A new study by the University of California, San Fran, reported that the team had identified specialized brain cells that help the individual to understand what a speaker really means, concentrating on the way he does it. Those cells also keep track of changes in the pitch of the voice of our vis-a-vis.
According to the researchers, those neurons enable us to detect the melody of speech, while others are focussing on identifying vowels and consonants. The intonation is important to us since the same sentence can have multiple meanings without changing a single word. The team studied the brains of ten epilepsy-patients prior to surgery, via electrodes that were placed temporarily on their brains’ surfaces, which helped the surgeons identify the source of their seizures, and allowed the team to monitor the activity of the cells in the individual brain, as the test-subjects listened to a series of sentences spoken by a computer.
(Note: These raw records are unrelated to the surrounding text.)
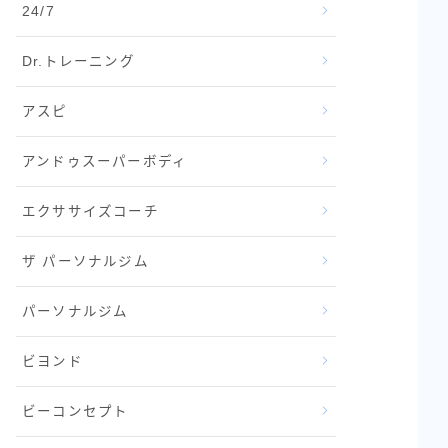
24/7
Dr.トレーニング
アスピ
アンドゥスーパーボディ
エクササイズコーチ
ザ パーソナルジム
パーソナルジム
ビヨンド
ビーコンセプト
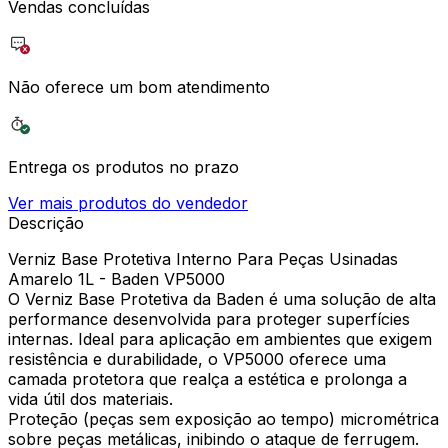
Vendas concluídas
Não oferece um bom atendimento
Entrega os produtos no prazo
Ver mais produtos do vendedor
Descrição
Verniz Base Protetiva Interno Para Peças Usinadas
Amarelo 1L - Baden VP5000
O Verniz Base Protetiva da Baden é uma solução de alta
performance desenvolvida para proteger superfícies
internas. Ideal para aplicação em ambientes que exigem
resistência e durabilidade, o VP5000 oferece uma
camada protetora que realça a estética e prolonga a
vida útil dos materiais.
Proteção (peças sem exposição ao tempo) micrométrica
sobre peças metálicas, inibindo o ataque de ferrugem.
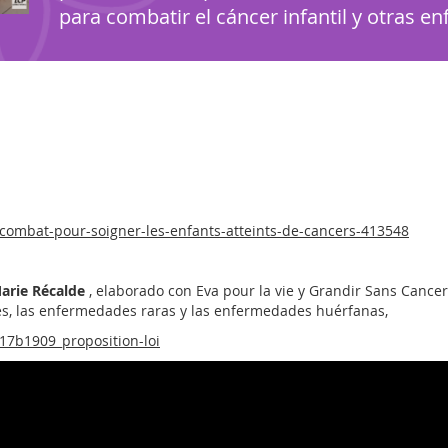
para combatir el cáncer infantil y otras 
-combat-pour-soigner-les-enfants-atteints-de-cancers-413548
Marie Récalde
, elaborado con Eva pour la vie y Grandir Sans Cance
les, las enfermedades raras y las enfermedades huérfanas,
l17b1909_proposition-loi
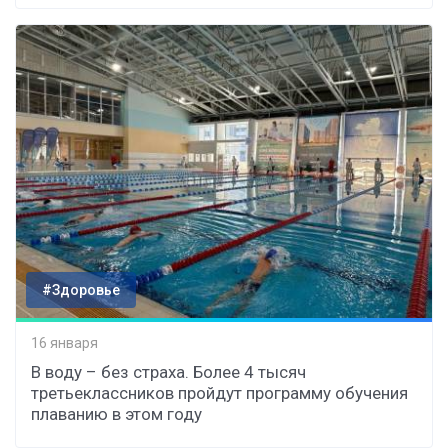
#Здоровье
16 января
В воду – без страха. Более 4 тысяч
третьеклассников пройдут программу обучения
плаванию в этом году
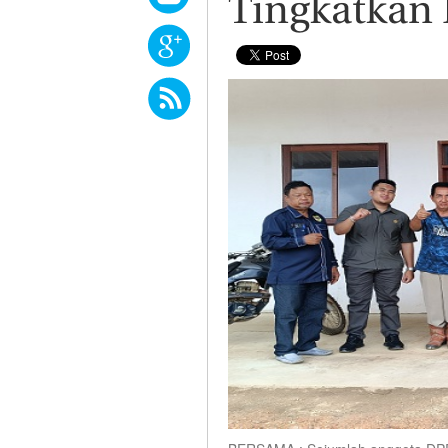
Tingkatkan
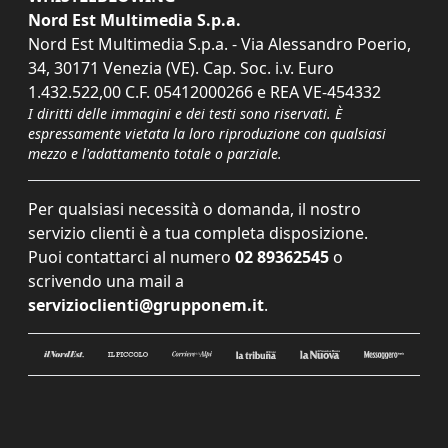
Nord Est Multimedia S.p.a.
Nord Est Multimedia S.p.a. - Via Alessandro Poerio,
34, 30171 Venezia (VE). Cap. Soc. i.v. Euro
1.432.522,00 C.F. 05412000266 e REA VE-454332
I diritti delle immagini e dei testi sono riservati. È
espressamente vietata la loro riproduzione con qualsiasi
mezzo e l'adattamento totale o parziale.
Per qualsiasi necessità o domanda, il nostro
servizio clienti è a tua completa disposizione.
Puoi contattarci al numero
02 89362545
o
scrivendo una mail a
servizioclienti@grupponem.it
.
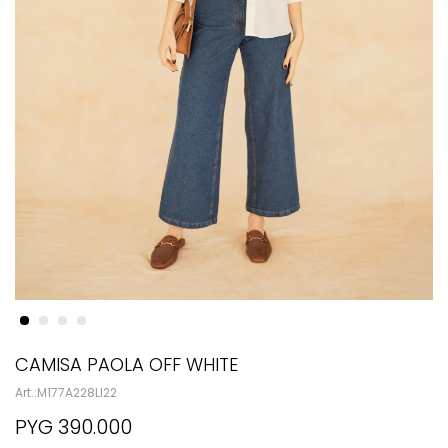
CAMISA PAOLA OFF WHITE
M177A228LI22
PYG
390.000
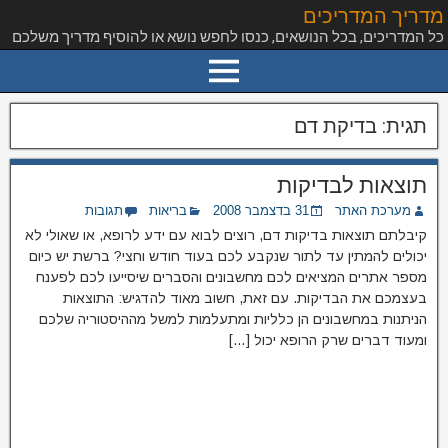
מדריך המדריכים
כל המדריכים, בכל הנושאים, כנסו לחפש נושא או להוסיף מדריך משלכם
תגית:
בדיקת דם
תוצאות לבדיקות
מערכת האתר
31 בדצמבר 2008
בריאות
תגובות
קיבלתם תוצאות בדיקות דם, רוצים לבוא עם ידע לרופא, או שאולי לא
יכולים להמתין עד לתור שנקבע לכם בעוד חודש וחצי? ברשת יש כיום
מספר אתרים המציאים לכם מחשבונים והסברים שיסייעו לכם לפענח
בעצמכם את הבדיקות. עם זאת, חשוב מאוד להדגיש: התוצאות
הניתנות במחשבונים הן כלליות ומתעלמות למשל מההיסטוריה שלכם
ומעוד דברים שרק הרופא יכול […]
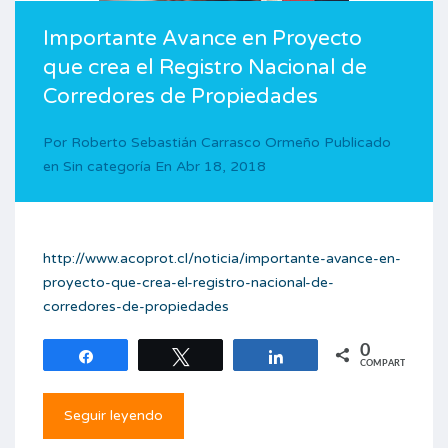
Importante Avance en Proyecto
que crea el Registro Nacional de
Corredores de Propiedades
Por
Roberto Sebastián Carrasco Ormeño
Publicado
en
Sin categoría
En
Abr 18, 2018
http://www.acoprot.cl/noticia/importante-avance-en-
proyecto-que-crea-el-registro-nacional-de-
corredores-de-propiedades
0
Compartir
Twittear
Compartir
COMPARTIR
Seguir leyendo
The computer-voice was modified in terms of intonation, so the participants would hear different versions of one sentence; the cells that were observed to track the pitches did not care about the “gender” and highness of the voice, but the pattern of the pitch changes.
Processing sounds is one of the most complex tasks of our brain; it’s a skill that some people learn better than others, too. Musicians, for example, were seen to recognize subtle tonal changes in Mandarin Chinese better than non-musicians, although they wre English-speaking. Furthermore, this ability is often impaired in people with autism, therefor they hear what one says, but not how they mean it.